WHAT THIS TASK INVOLVES: Every line below from the one containing "Table 4. Descriptive" through the one containing "Figure 12: The" is to be printed exactly, with the pictures omitted.

Saved data entries:
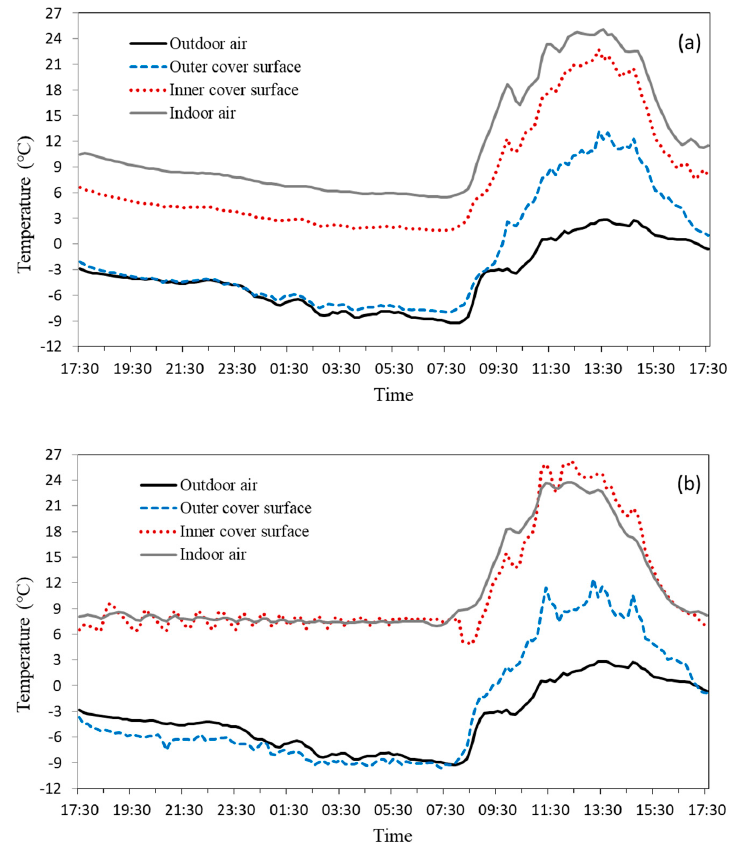
Figure 4. Variations in outdoor air, outer cover surface, inner cover surface, and indoor air temperature on a sunny day (19–20 January 2016) ( a ) without thermal curtains and ( b ) with thermal curtains.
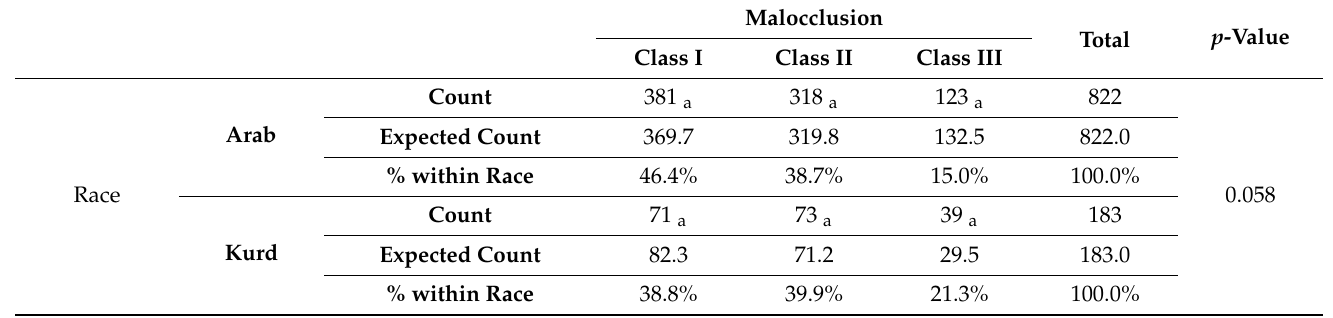
Table 4. Descriptive statistics and comparison of malocclusions distribution (chi-square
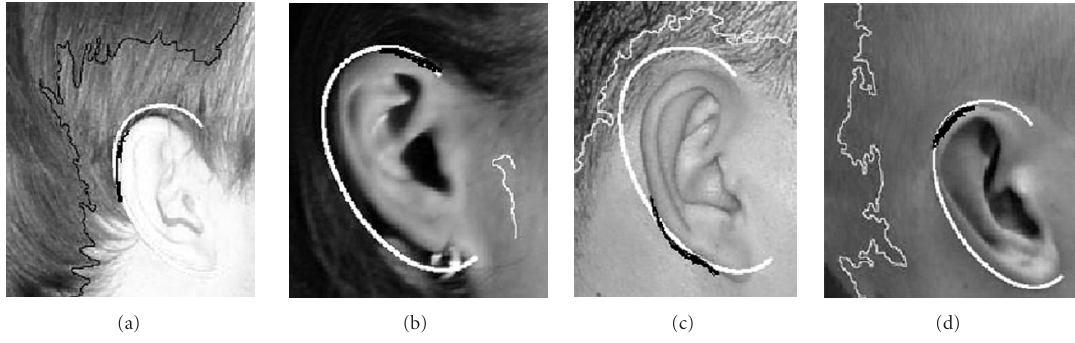
Figure 12: The results of ear initialization using edge segments when skin-color boundary is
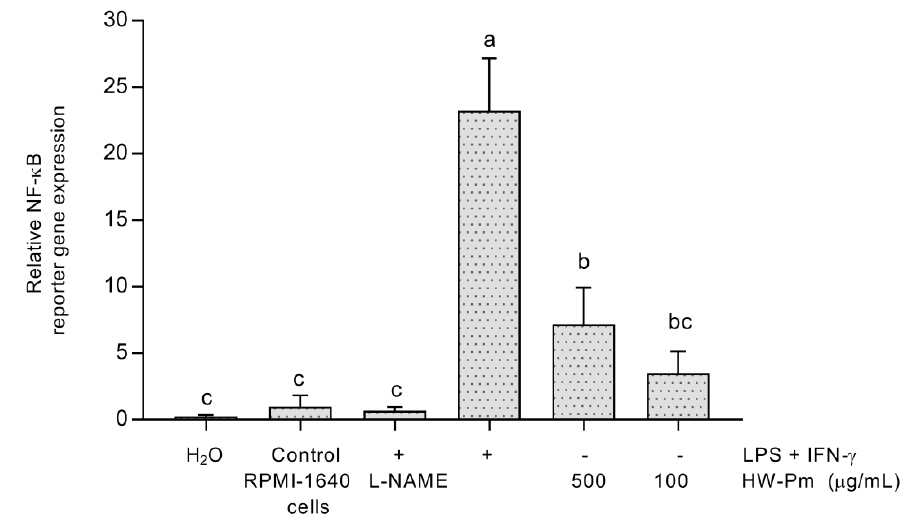
Figure 5. Effect of HW-Pm on NF- κ B activation. The assay was performed using a human monocytic cell line, stably transfected (U937-3xB-LUC reporter cell) with a luciferase reporter containing three NF- κ B-binding sites. LPS (100 ng/mL) and IFN- γ (5 ng/mL) were used as positive controls for stimulation. L-NAME was tested at 100 µ M. Means without the same letter are significantly different at the 5% level according to a one-way ANOVA test followed by a Tukey test ( n = 3).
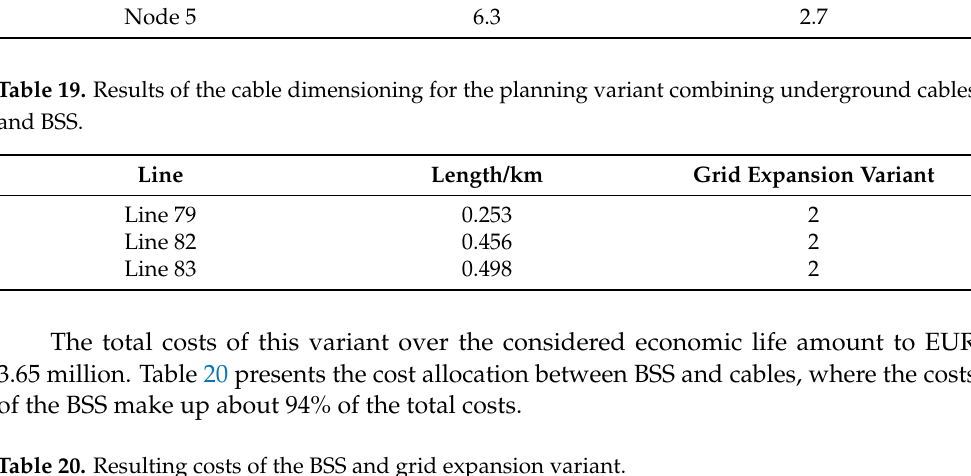
Table 20. Resulting costs of the BSS and grid expansion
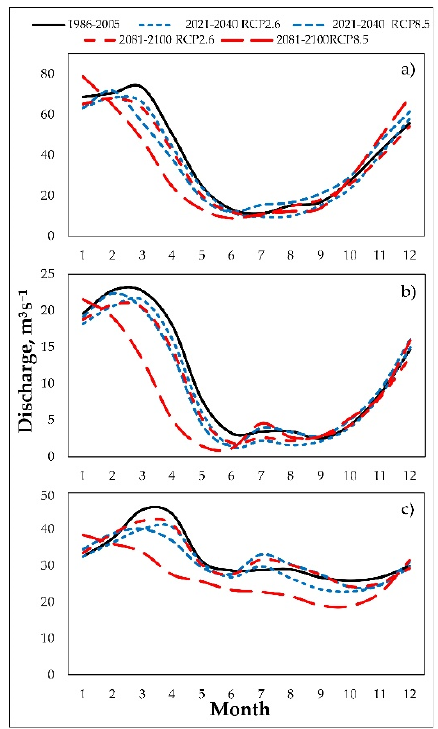
Figure 3. Projected discharge variation in the investigated rivers in the 21st century: ( a ) J ū ra River, ( b ) M ū ša River, and ( c ) Merkys River. ( b ) M¯uša River, and ( c ) Merkys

ANSWER TO THIS PROBLEM:
Table 4. Descriptive statistics and comparison of malocclusions distribution (chi-square
Figure 12: The results of ear initialization using edge segments when skin-color boundary is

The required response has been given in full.